Patients will be excluded if any of the following conditions are present:

• •History of malignant disease (except for non-melanoma skin tumors and/or in situ cervical cancer) in the preceding five years;
• •Brain metastases;
• •Autoimmune or allergic disorders; patients with diabetes type I, vitiligo, psoriasis, or hypo- or hyperthyroid diseases not requiring immunosuppressive treatment are eligible.
• •Prior treatment with inhibitors of the PD-1–PD-L1 axis or inhibitors of CTLA-4 (immune checkpoint inhibitors);
• •Previous HBV or HCV infections;
• •Current use of immunosuppressive medication;
• •Radiotherapy within 6 weeks before enrolment;
• •Clinically significant (i.e., active) cardiovascular disease.

Study objectives

The primary endpoint of the phase Ib trial is the absence of unacceptable toxicity. Assessment of the safety profile of the association of avelumab and metronomic cyclophosphamide (mCTX) will be graded using the common toxicity criteria and adverse events (NCI CTC-AE v 4.0).

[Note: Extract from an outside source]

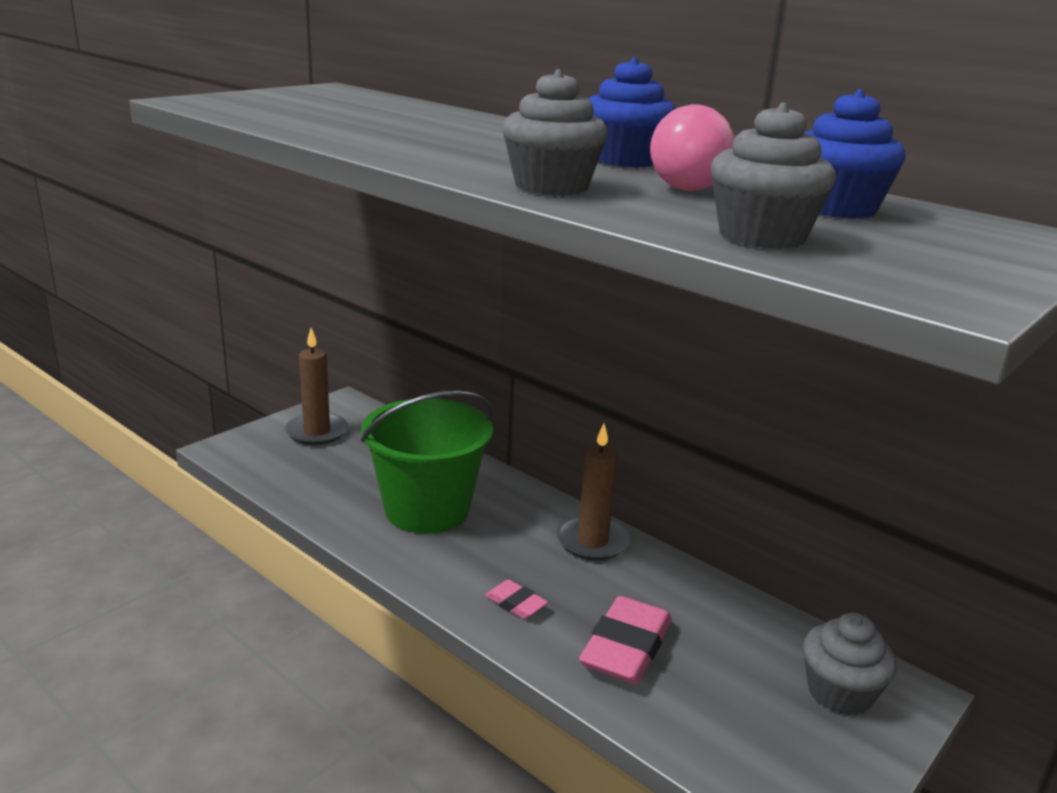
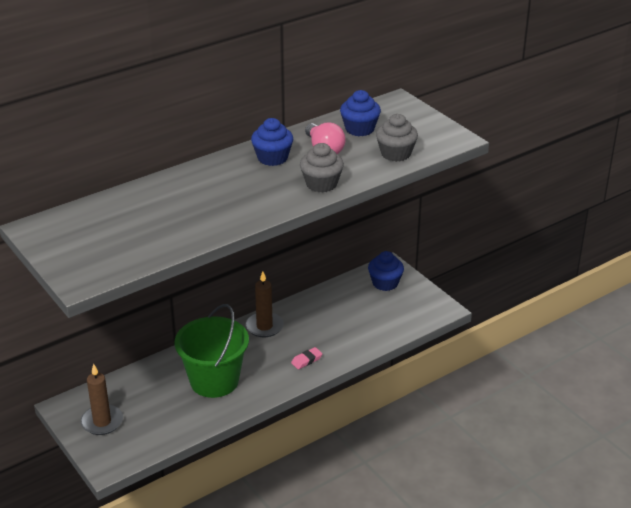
camera: 75 degrees left, 10 degrees up
pink eraser [579,596,671,684] -> none
grey cupcake [803,613,897,715] -> blue cupcake [368,251,404,291]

The primary activity endpoint (phase II) is the achievement of an objective response. Objective response is the sum of the complete responses and the partial responses defined as per RECIST evaluation criteria v1.1 (RECIST 1.1). The rates of objective responses will be reported.

The secondary endpoints are: assessment of the safety profile of the association of avelumab and mCTX; progression-free survival (PFS), defined as the time from study treatment initiation to the first occurrence of disease progression or death for any cause, whichever occurs first; OS, defined as the time from treatment initiation to death for any cause; QoL will be assessed using EORTC QLQ-30 and EORTC QLQ–H&N35.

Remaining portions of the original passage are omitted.